Lymphocytosis (lim-foe-sie-TOE-sis), or a high lymphocyte count, is an increase in white blood cells called lymphocytes. Lymphocytes are an important part of the immune system. They help fight off diseases, so it's normal to see a temporary rise in the number of lymphocytes after an infection.

A count significantly higher than 3,000 lymphocytes in a microliter of blood is generally considered to be lymphocytosis in adults. In children, the threshold for lymphocytosis varies with age. It may be as high as 9,000 lymphocytes per microliter. The exact thresholds for lymphocytosis may vary slightly from one lab to another.


You may have a lymphocyte count that is higher than would normally be expected but have few, if any, symptoms. It's usually a harmless, temporary situation, as can occur after an illness. But it may represent something more serious, such as a blood cancer or a chronic infection. Your doctor may need to perform other tests to determine if your lymphocyte count is a cause for concern.
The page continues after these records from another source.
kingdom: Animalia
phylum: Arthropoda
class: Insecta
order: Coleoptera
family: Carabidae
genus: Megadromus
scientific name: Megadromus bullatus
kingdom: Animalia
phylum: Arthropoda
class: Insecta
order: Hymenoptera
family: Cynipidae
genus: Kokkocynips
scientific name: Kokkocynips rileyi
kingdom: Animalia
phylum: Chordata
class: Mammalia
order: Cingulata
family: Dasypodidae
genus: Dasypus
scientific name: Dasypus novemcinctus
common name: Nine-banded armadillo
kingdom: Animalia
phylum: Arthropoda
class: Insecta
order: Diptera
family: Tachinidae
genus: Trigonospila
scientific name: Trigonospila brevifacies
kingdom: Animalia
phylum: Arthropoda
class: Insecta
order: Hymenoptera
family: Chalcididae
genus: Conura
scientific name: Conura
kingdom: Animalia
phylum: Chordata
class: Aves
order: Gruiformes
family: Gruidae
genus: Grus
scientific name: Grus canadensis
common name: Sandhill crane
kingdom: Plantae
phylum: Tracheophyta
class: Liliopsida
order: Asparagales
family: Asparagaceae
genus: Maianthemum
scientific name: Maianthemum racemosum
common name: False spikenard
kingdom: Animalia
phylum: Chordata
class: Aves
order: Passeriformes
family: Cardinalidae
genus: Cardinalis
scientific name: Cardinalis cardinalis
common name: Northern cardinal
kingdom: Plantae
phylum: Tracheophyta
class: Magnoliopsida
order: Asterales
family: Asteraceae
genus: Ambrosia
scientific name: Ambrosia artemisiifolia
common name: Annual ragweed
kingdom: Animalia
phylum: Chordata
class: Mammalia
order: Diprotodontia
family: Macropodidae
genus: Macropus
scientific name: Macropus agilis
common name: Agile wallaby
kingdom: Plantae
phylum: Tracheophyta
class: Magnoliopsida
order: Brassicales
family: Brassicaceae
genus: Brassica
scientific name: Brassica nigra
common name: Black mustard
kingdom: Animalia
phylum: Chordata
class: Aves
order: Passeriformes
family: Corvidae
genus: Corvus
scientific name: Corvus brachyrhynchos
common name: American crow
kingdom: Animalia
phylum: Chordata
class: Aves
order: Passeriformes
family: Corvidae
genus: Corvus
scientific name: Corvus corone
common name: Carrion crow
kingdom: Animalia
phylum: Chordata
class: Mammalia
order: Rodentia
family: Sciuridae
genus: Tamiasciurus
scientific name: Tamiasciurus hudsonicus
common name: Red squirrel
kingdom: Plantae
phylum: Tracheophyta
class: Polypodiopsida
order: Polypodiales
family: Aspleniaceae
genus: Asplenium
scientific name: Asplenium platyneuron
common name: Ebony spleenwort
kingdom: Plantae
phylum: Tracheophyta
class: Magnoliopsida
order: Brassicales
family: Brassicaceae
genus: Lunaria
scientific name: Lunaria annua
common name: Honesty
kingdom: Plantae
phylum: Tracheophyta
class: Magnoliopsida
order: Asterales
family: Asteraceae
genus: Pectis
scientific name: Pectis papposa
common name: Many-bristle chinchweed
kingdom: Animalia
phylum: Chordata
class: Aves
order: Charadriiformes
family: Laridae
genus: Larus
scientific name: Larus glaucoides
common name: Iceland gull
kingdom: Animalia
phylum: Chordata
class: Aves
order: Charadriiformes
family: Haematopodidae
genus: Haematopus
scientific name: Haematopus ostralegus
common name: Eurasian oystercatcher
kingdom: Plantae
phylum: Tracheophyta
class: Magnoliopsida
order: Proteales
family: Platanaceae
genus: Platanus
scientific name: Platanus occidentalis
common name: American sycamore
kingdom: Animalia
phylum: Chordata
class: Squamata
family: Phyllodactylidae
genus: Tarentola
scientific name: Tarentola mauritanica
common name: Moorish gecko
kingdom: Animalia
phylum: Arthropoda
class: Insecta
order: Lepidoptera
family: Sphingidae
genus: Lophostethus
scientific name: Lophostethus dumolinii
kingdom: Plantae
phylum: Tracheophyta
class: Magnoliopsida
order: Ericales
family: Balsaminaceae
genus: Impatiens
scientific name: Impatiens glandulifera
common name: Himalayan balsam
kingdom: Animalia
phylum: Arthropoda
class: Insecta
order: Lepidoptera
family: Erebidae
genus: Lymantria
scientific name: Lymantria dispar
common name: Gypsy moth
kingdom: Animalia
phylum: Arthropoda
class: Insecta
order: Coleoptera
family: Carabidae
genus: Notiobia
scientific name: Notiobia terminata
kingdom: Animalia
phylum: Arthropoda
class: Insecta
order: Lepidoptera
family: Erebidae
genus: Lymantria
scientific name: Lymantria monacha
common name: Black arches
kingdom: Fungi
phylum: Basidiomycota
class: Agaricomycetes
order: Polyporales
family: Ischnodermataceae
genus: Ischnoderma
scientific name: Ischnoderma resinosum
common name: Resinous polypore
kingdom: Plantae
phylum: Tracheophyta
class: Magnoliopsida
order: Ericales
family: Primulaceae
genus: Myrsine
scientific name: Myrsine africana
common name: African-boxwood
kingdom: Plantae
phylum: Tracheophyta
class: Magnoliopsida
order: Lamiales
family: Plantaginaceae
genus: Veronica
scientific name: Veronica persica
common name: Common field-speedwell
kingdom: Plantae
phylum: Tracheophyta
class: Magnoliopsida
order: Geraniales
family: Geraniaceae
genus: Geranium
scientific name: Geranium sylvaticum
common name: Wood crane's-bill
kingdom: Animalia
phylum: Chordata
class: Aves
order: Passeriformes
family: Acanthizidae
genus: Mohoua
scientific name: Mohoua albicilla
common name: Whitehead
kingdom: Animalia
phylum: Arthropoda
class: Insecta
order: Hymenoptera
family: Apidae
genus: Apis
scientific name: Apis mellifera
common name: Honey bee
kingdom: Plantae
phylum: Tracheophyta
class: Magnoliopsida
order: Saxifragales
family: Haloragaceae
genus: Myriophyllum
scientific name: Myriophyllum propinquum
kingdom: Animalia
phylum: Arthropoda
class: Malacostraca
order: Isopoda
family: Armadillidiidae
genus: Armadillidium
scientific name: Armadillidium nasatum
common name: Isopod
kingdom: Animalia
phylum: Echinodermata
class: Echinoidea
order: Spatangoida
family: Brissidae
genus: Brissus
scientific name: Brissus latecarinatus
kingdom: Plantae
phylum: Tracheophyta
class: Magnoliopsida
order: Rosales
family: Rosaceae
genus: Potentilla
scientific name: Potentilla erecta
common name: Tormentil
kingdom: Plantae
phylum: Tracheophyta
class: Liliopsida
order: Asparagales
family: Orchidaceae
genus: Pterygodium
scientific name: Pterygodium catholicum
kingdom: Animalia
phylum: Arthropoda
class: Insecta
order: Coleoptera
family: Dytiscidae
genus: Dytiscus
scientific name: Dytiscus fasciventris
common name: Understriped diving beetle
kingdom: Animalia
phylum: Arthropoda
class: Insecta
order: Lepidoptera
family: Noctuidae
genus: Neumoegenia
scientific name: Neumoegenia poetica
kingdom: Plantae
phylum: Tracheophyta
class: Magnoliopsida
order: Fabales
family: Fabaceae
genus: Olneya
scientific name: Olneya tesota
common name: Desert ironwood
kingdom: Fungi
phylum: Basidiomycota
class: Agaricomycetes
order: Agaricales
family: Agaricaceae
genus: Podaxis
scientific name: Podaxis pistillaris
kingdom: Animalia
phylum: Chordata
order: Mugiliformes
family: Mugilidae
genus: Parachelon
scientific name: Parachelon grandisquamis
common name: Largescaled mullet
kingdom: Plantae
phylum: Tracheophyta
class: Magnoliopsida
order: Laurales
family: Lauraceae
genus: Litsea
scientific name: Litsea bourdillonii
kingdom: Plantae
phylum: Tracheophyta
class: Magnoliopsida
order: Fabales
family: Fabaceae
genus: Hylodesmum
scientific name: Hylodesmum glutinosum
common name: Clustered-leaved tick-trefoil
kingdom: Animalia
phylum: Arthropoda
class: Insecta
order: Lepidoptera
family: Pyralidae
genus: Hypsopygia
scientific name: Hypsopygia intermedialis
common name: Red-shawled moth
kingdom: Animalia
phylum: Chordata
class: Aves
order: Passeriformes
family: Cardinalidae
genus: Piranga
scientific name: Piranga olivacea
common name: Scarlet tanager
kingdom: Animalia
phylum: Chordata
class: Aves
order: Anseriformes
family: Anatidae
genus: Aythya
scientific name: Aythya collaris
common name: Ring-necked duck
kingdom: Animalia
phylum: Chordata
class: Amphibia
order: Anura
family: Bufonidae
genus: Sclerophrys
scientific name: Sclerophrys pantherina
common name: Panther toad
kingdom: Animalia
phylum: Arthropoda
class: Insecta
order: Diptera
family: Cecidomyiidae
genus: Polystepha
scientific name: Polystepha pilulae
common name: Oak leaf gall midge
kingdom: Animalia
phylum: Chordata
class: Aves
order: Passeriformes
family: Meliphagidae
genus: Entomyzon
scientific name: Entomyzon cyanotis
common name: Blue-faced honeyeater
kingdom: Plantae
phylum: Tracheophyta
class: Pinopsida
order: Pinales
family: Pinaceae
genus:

If your doctor determines that your lymphocyte count is high, the test result may be evidence of one of the following conditions:

  • Infection (bacterial, viral, other)
  • Cancer of the blood or lymphatic system
  • An autoimmune disorder causing ongoing (chronic) inflammation

Specific causes of lymphocytosis include:

  • Acute lymphocytic leukemia
  • Chronic lymphocytic leukemia
  • Cytomegalovirus (CMV) infection
  • Mononucleosis
  • Other viral infections
  • Tuberculosis
  • Vasculitis (blood vessel inflammation)
  • Whooping cough

When to see a doctor

A high lymphocyte count is usually found when your doctor has ordered tests to help diagnose a condition you're already experiencing. It's rarely an unexpected finding or simply discovered by chance. Talk with your doctor about what your test results mean. A high lymphocyte count and results from other tests may indicate the cause of your illness. Or your doctor may suggest other tests to further check your condition.